Clarity Comes From Quiet, Not From More Content
- Sam Decker
- 2 days ago
- 2 min read
Patrick Lencioni almost photocopied his first book at Kinko's and handed it out to clients himself.
Lencioni has been a friend of my father's for years, and I got to know him too. His first book, The Five Temptations of a CEO, wasn't planned as a book. He'd been observing a handful of real leaders he worked with and built a theory out of it. One client told him, "you should write a book about it." So he wrote it as a fable, deliberately simple, because he wanted his own consulting clients to actually finish it, not nod along and shelve it.
He was seriously considering making copies at Kinko's to hand to clients directly. Then a publisher saw it, bought it, and it became what he calls an accidental bestseller.
What stuck with me most wasn't the book.

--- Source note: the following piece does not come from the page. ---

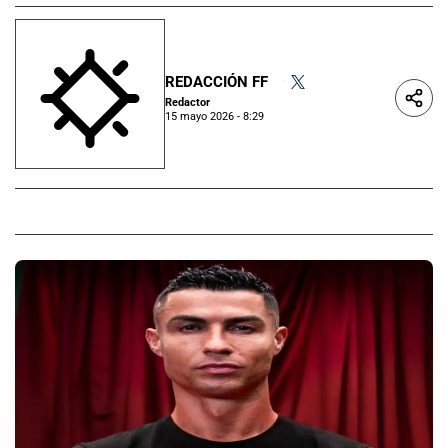
REDACCIÓN FF
•
Redactor
15 mayo 2026 - 8:29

It was his process. He told me he's not an avid reader of business books, on purpose, because he doesn't want to cloud his own thinking. He does his best thinking in two places: on a running trail, and in the shower... the only two places he's ever truly alone. Everything else is noise competing with three kids, a wife, and a full client schedule.
Two lessons in that.
1. Simple spreads. The framework that travels isn't the one built from the most research. It's the one simple enough that a busy executive actually finishes it.
2. Clarity comes from quiet. Not from consuming more content. From carving out the one place where nobody's talking and your own thinking finally gets room to work.
Where's your version of the trail or the shower, the place you actually think instead of just absorb?